José Escarlate
Vivíamos dias tensos no Palácio do Planalto. Como arma de defesa tínhamos o telefone, a caneta e a máquina de escrever, que hoje é peça de museu. Tensão, pelo Pacote de Abril, quando o presidente determinou o fechamento da Câmara dos Deputados e do Senado Federal para implantar a Reforma do Judiciário, negada pelo Congresso. Nesses dias, os soldados do Batalhão da Guarda Presidencial, que faziam a segurança do Planalto, andavam de armas embaladas. O pessoal do Serviço de Segurança, por orientação do coronel Pedroso, igualmente.
Se para os jornalistas já era penoso circular pelo palácio, com o esquema endurecido tornou-se mais difícil ainda. Tínhamos que nos submeter aos releases produzidos pela Secretaria de Imprensa, sem condições de ouvir alguém para melhorar a matéria. O material era impingido goela abaixo. Nenhuma autoridade palaciana dava informações. Quem sabia das coisas, sumia. Todos cumpriam rigidamente a máxima implantada pelo ministro Golbery do Couto e Silva, ao dizer que “segredo, só guarda quem não sabe”.
Outro episódio muito tenso em que vivemos, encurralados na sala de imprensa do Palácio do Planalto, foi por ocasião da demissão do Ministro do Exército, Sylvio Frota.
Há dias as redações dos jornais alertavam para um curto-circuito entre Geisel e o ministro.
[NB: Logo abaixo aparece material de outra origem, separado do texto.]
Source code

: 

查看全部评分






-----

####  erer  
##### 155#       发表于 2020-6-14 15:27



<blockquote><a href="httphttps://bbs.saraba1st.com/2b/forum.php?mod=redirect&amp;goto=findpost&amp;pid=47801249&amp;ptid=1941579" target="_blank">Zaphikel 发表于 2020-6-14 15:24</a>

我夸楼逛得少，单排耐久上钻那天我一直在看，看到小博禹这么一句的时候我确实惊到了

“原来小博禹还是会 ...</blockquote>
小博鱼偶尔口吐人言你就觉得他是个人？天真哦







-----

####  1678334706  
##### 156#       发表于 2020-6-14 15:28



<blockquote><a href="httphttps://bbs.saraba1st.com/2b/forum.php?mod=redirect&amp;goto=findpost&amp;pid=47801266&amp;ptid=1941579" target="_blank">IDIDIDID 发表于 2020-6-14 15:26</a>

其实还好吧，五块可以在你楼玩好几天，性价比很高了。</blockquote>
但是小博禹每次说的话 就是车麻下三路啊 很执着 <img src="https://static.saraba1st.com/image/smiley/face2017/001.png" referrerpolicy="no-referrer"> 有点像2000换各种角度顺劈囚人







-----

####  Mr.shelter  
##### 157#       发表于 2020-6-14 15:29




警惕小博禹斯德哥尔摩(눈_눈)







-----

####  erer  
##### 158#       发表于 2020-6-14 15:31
Isso porque Frota, ligado à linha dura, se rebelara e estava mantendo contato com um grupo de jornalistas sobre a possibilidade de ser ungido futuro presidente da República. Ele sabia que Geisel não o queria por lá, principalmente porque Frota já não dispunha de acesso ao gabinete presidencial.
Em 9 de abril de 1974, ainda Chefe do Emfa e membro do Conselho de Segurança Nacional, houve um estremecimento entre ambos. Frota enviou a Geisel parecer contrário a documento do Itamaraty sobre o reatamento de relações com a China comunista. Lembrava que, além de um país comunista, isso criaria problemas com a China Nacionalista, com quem o Brasil tinha boas relações comerciais e políticas. Já ministro do Exército, com a morte de Dale Coutinho, Frota manteve a posição e não mais tomou conhecimento do assunto.
Geisel tinha interesse em reatar com a China e pediu o general Hugo Abreu, do Gabinete Militar, que tivesse uma conversa com Frota sobre o assunto. Frota manteve-se irredutível. Teimoso, Geisel restabeleceu, em 15 de agosto de 1974, as relações diplomáticas com a República Popular da China. Frota pensou em entregar o cargo, só não o fazendo em razão da responsabilidade assumida perante o Exército.
No seu livro “Ideais Traídos”, Frota diz ter sido vítima, nos anos seguintes, de armações do grupo palaciano, citando Golbery – com o apoio de Figueiredo -, e de Heitor Aquino Ferreira, secretário particular do presidente.
Na verdade, Geisel sabia que Frota, quando ia ao Planalto subia diretamente ao quarto andar, onde entregava o seu expediente, para assinatura do presidente, ao ministro Hugo Abreu, do Gabinete Militar. Alegava que não tinha nada a falar com o presidente e que não queria incomodá-lo. Geisel soube e não gostou.